Source data:
*** Block opens ***

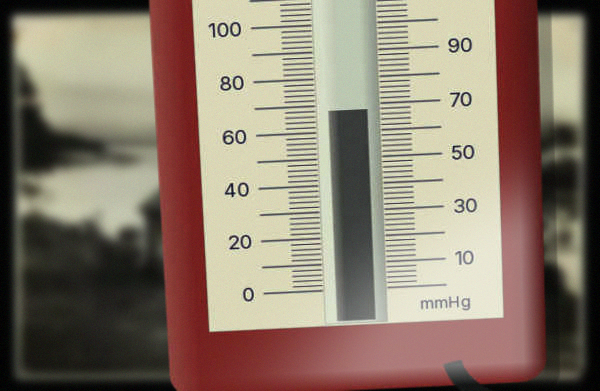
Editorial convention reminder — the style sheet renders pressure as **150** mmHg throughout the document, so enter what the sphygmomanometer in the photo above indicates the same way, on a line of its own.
**68** mmHg
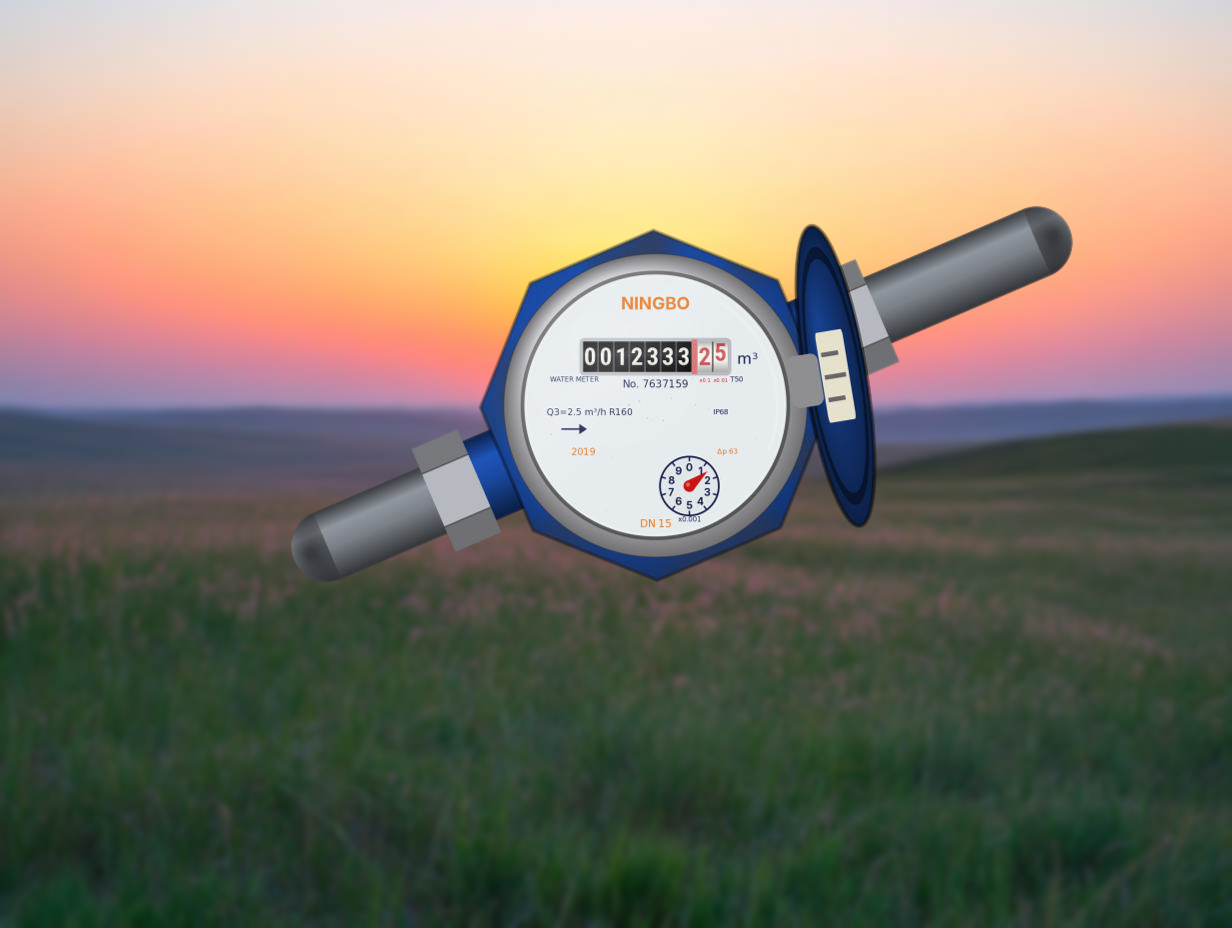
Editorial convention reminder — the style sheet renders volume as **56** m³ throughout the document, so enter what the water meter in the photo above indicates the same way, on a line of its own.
**12333.251** m³
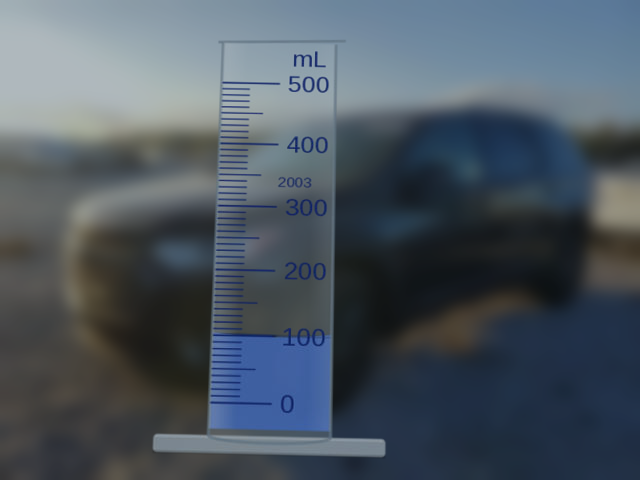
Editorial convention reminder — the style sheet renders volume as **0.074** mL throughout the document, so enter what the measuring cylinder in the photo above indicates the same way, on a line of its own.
**100** mL
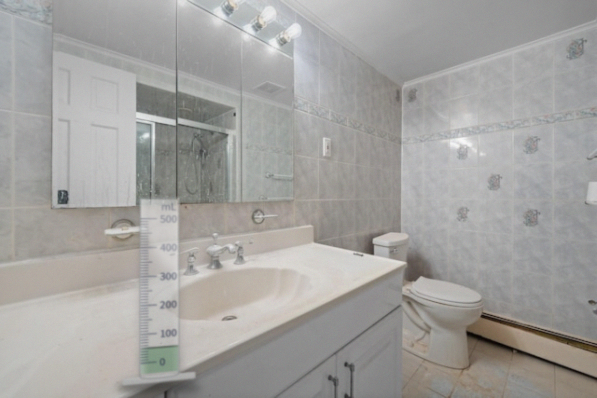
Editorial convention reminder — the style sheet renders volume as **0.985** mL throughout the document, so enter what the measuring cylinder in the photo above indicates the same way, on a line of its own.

*** Block closes ***

__Work required__. Reproduce the listing above word for word, but leave out the pictures.

__Answer to this task__.
Editorial convention reminder — the style sheet renders pressure as **150** mmHg throughout the document, so enter what the sphygmomanometer in the photo above indicates the same way, on a line of its own.
**68** mmHg
Editorial convention reminder — the style sheet renders volume as **56** m³ throughout the document, so enter what the water meter in the photo above indicates the same way, on a line of its own.
**12333.251** m³
Editorial convention reminder — the style sheet renders volume as **0.074** mL throughout the document, so enter what the measuring cylinder in the photo above indicates the same way, on a line of its own.
**100** mL
Editorial convention reminder — the style sheet renders volume as **0.985** mL throughout the document, so enter what the measuring cylinder in the photo above indicates the same way, on a line of its own.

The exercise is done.